On September 6, 2023, the US Department of Defense announced the provision of a new package of US military assistance to Ukraine totaling up to $ 175 million. Thus, the total amount of US military assistance officially allocated to Kiev since the beginning of the Russian special military operation in Ukraine on February 24, 2022 now amounts to about $ 43.7 billion, and the total amount of US military assistance to Ukraine since 2014 has exceeded $ 45 billion.
One of the American M1A1 FEP Abrams tanks used for training Ukrainian personnel (formerly part of the US Marine Corps) with a roller minesweeper at the US Army Grafenwer training ground in Germany. Other M1A1 Abrams tanks of a more simplified modification from the storage of the US Army should be transferred to Ukraine. 07/14/2023 (c) Phillip Walter Wellman / Stars and Stripes
The new package of military assistance to Ukraine is allocated by the orders of the US President within his administrative powers (Presidential Drawdown of Security Assistance - PDA) and is an operational allocation of property from the presence of the US Department of Defense. This is the 46th presidential package of military assistance to Ukraine under the PDA from August 2021.
As part of this package, the PDA should be provided to Ukraine from the presence of the US Department of Defense:
- additional number of GMLRS precision guided missiles for HIMARS missile systems;
- equipment to support Ukrainian air defense systems;
- 105-mm and 155-mm artillery shots;
- 81-mm mortars and shots to them;
- 120 mm tank armor-piercing sub-caliber shots with uranium cores;
- Javelin anti-tank missile systems;
- TOW anti-tank guided missiles;
- disposable AT4 hand-held anti-tank grenade launchers;
- more than 3 million cartridges for small arms;
- tactical aviation navigation systems (TACAN);
- tactical secure radio communication equipment;
- demolition charges for mine clearance;
- spare parts and other field equipment.
The official statement says that this aid package is allocated within the PDA spending limit "in the amount of $6.2 billion, restored in June after revaluation of the total value of the property already transferred to Ukraine. As of the end of August, there were approximately $5.75 billion of these limits of restored funding."
The greatest resonance in this package was caused for the first time by the officially announced provision to Ukraine of 120 mm armor-piercing sub-caliber rounds with uranium cores as part of the ammunition of the 31 M1A1 Abrams tanks transferred to Ukraine. It is worth noting that this decision to provide Ukraine with regular armor-piercing shells for Abrams tanks from the presence of the US army looks quite natural, since due to the compressed delivery period of Abrams tanks to Ukraine (the decision on the transfer of which was made in January 2023, and the transfer of the first 10 tanks out of 31 is now expected in mid-September) from the American side there is simply no time to order and manufacture 120-mm armor-piercing sub-caliber shots with tungsten cores of the KEW series, which have been equipped with all Abrams tanks supplied for export to date. So Ukraine, along with Poland, will become the first foreign recipient of American 120-mm armor-piercing sub-caliber rounds with uranium cores (M829 series).

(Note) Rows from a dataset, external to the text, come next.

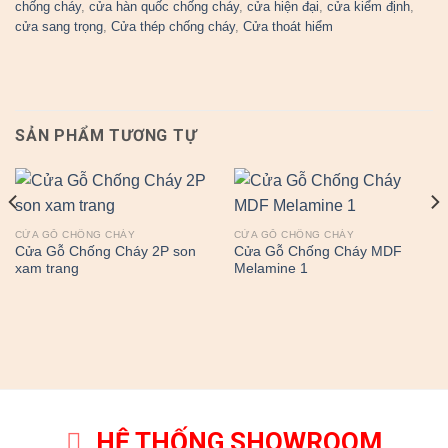
chống cháy
,
cửa hàn quốc chống cháy
,
cửa hiện đại
,
cửa kiểm định
,
cửa sang trọng
,
Cửa thép chống cháy
,
Cửa thoát hiểm
SẢN PHẨM TƯƠNG TỰ
CỬA GỖ CHỐNG CHÁY
CỬA GỖ CHỐNG CHÁY
Cửa Gỗ Chống Cháy 2P son
Cửa Gỗ Chống Cháy MDF
xam trang
Melamine 1
HỆ THỐNG SHOWROOM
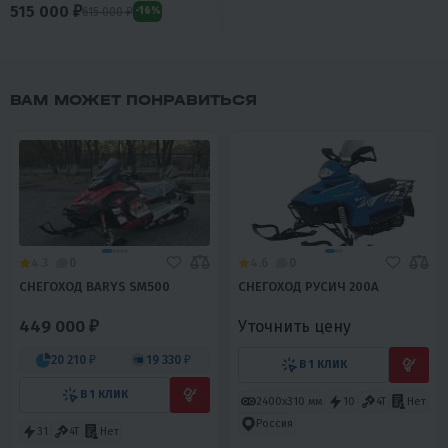
515 000 ₽
615 000 ₽
-16%
ВАМ МОЖЕТ ПОНРАВИТЬСЯ
4.3
0
4.6
0
СНЕГОХОД BARYS SM500
СНЕГОХОД РУСИЧ 200A
449 000 ₽
Уточнить цену
20 210 ₽
19 330 ₽
В 1 КЛИК
В 1 КЛИК
2400х310 мм
10
4T
Нет
Россия
31
4T
Нет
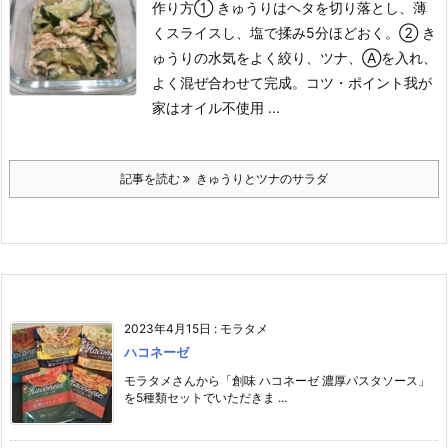
作り方
① きゅうりはヘタを切り落とし、薄
くスライスし、塩で揉み5分ほどおく。
② き
ゅうりの水気をよく絞り、ツナ、Ⓐを入れ、
よく混ぜ合わせて完成。
コツ・ポイント
我が
家はオイル不使用 ...
記事を読む
きゅうりとツナのサラダ
2023年4月15日
:
モラタメ
ハコネーゼ
モラタメさんから「創味 ハコネーゼ 濃厚パスタソース」
を5種類セットでいただきま ...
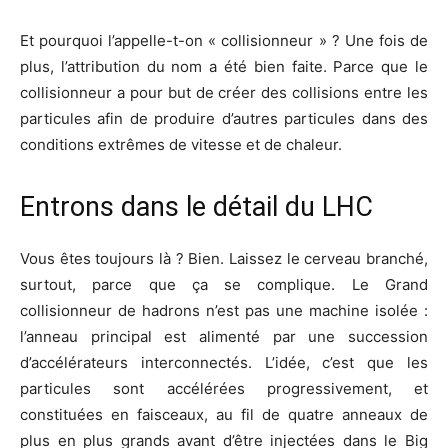
Et pourquoi l’appelle-t-on « collisionneur » ? Une fois de
plus, l’attribution du nom a été bien faite. Parce que le
collisionneur a pour but de créer des collisions entre les
particules afin de produire d’autres particules dans des
conditions extrêmes de vitesse et de chaleur.
Entrons dans le détail du LHC
Vous êtes toujours là ? Bien. Laissez le cerveau branché,
surtout, parce que ça se complique. Le Grand
collisionneur de hadrons n’est pas une machine isolée :
l’anneau principal est alimenté par une succession
d’accélérateurs interconnectés. L’idée, c’est que les
particules sont accélérées progressivement, et
constituées en faisceaux, au fil de quatre anneaux de
plus en plus grands avant d’être injectées dans le Big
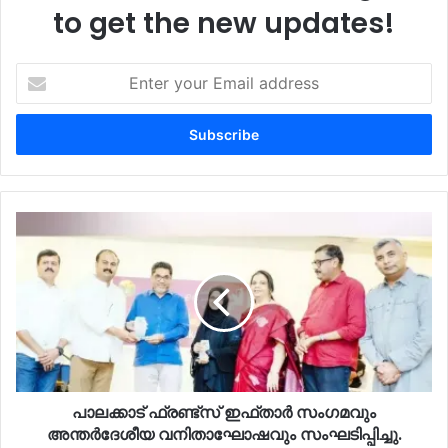
to get the new updates!
Enter
your
Email
address
പാലക്കാട് ഫ്രണ്ട്സ് ഇഫ്താർ സംഗമവും
അന്തർദേശീയ വനിതാഘോഷവും സംഘടിപ്പിച്ചു.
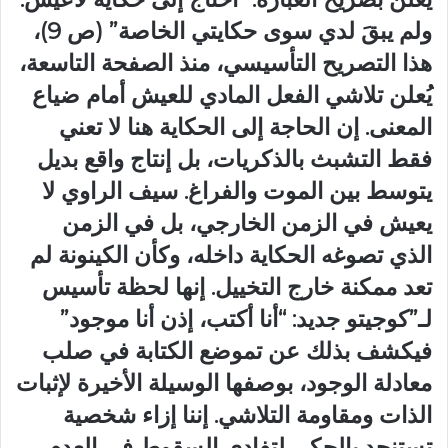
ولم يبقَ لدي سوى حكايتي الخاصة” (ص 9)،
هذا التصريح التأسيسي، منذ الصفحة التاسعة،
يُعلن تلاشي الفعل المادي للعيش أمام ضياع
المعنى. إن الحاجة إلى الحكاية هنا لا تعني
فقط التشبث بالذكريات، بل إنتاج واقع بديل
يتوسط بين الموت والفراغ. سيف الراوي لا
يعيش في الزمن الخارجي، بل في الزمن
الذي تصوغه الحكاية داخله، وكأن الكينونة لم
تعد ممكنة خارج التخييل. إنها لحظة تأسيس
لـ”كوجيتو جديد: “أنا أكتب، إذن أنا موجود”
فيكشف بذلك عن تموضع الكتابة في صلب
معادلة الوجود، بوصفها الوسيلة الأخيرة لإثبات
الذات ومقاومة التلاشي. إننا إزاء شخصية
تستنجد بالحكي لتفادي السقوط في العدم،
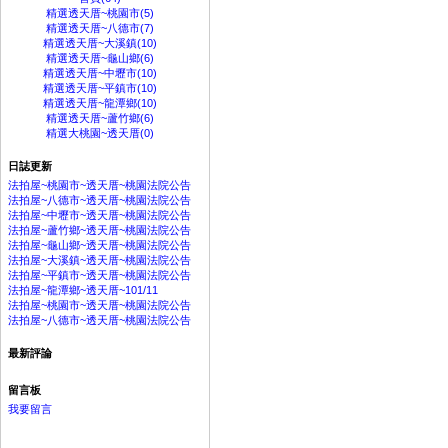
精選透天厝~桃園市(5)
精選透天厝~八德市(7)
精選透天厝~大溪鎮(10)
精選透天厝~龜山鄉(6)
精選透天厝~中壢市(10)
精選透天厝~平鎮市(10)
精選透天厝~龍潭鄉(10)
精選透天厝~蘆竹鄉(6)
精選大桃園~透天厝(0)
日誌更新
法拍屋~桃園市~透天厝~桃園法院公告
法拍屋~八德市~透天厝~桃園法院公告
法拍屋~中壢市~透天厝~桃園法院公告
法拍屋~蘆竹鄉~透天厝~桃園法院公告
法拍屋~龜山鄉~透天厝~桃園法院公告
法拍屋~大溪鎮~透天厝~桃園法院公告
法拍屋~平鎮市~透天厝~桃園法院公告
法拍屋~龍潭鄉~透天厝~101/11
法拍屋~桃園市~透天厝~桃園法院公告
法拍屋~八德市~透天厝~桃園法院公告
最新評論
留言板
我要留言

This package of military assistance is part of a broad tranche of US aid to Ukraine totaling more than $ 1.079 billion, the allocation of which was announced on September 6 during a visit to Kiev by US Secretary of State Anthony Blinken. This tranche included:
- the specified package of military assistance through the PDA in the form of the provision of property from the presence of the US Department of Defense in the amount of up to 175 million dollars;
- 100 million dollars of financial military assistance through Foreign Military Financing (FMF) "to support long-term military needs";
- $ 90.5 million for humanitarian assistance in mine clearance;
- $ 300 million to support the efforts of law enforcement agencies to restore and maintain law and order;
- $206 million in humanitarian aid;
- 5.4 million dollars in the form of confiscated assets of oligarchs to support the reintegration and rehabilitation of veterans;
- $203 million to "support transparency and accountability of institutions, support key reforms related to the fight against corruption, the rule of law and the justice sector."